Google have enhanced their translation technology with some sexy features. If you happen to notice that a translation is rubbish you can offer a better one. Google's system will learn.
Yup. This is machine learning. It's a clever way to learn as long as you confident you know what your machines are learning. I'm reminded of early Neural Network experiments the US military tried - machines were shown aerial photographs and taught how to spot tanks hiding among trees. It seemed to work very well. The military then tested their Neural Network on photographs they hadn't shown the computer before - and the computer did very well. As a second test the military took some more photographs - and the machines flunked out. The did very badly! As the story goes (and I've not seen the evidence; just been told the story) the computers taught themselves to recognise whether it was cloudy or not. As it happened all the "tank" photographs had been taken on a cloudy day. The test pictures of forests and woods without tanks had been taken on a clear day.
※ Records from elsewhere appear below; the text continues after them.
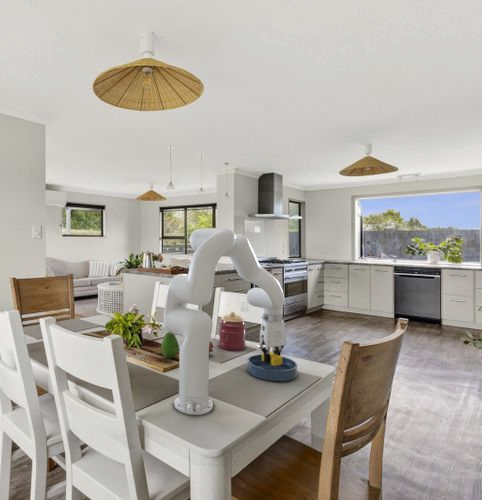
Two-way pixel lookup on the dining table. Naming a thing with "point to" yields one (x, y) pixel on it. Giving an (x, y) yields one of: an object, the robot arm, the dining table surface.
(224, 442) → the dining table surface
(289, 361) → the bowl
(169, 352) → the avocado
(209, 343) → the dragon fruit
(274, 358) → the sponge
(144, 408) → the dining table surface
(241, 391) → the dining table surface
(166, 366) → the dining table surface
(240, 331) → the kitchen canister
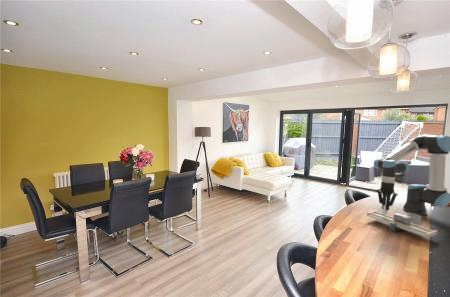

I'm sure Google won't make that mistake with their language learning.
Back in 2005 Google did very well on the National Institute of Standards and Technology (NIST) Machine Translation evaluation. So did Edinburgh University.
One of the great advantages Edinburgh offers businesses is the wide range of talented students (three Unis, more colleges and some excellent schools). An added advantage is that you can talk to Edinburgh professors who work on some of the same technologies. Some of these professors have spent time at Google too - though they're very good about honouring their NDAs with the secretive search engine. Nevertheless; I'm always acutely interested in their personal projects and where they think technology is going.
If you're ever in Edinburgh and in the right pub - I recommend buying a round of Innis and Gunn and popping over to the table chatting about backwards propagation and machine prediction.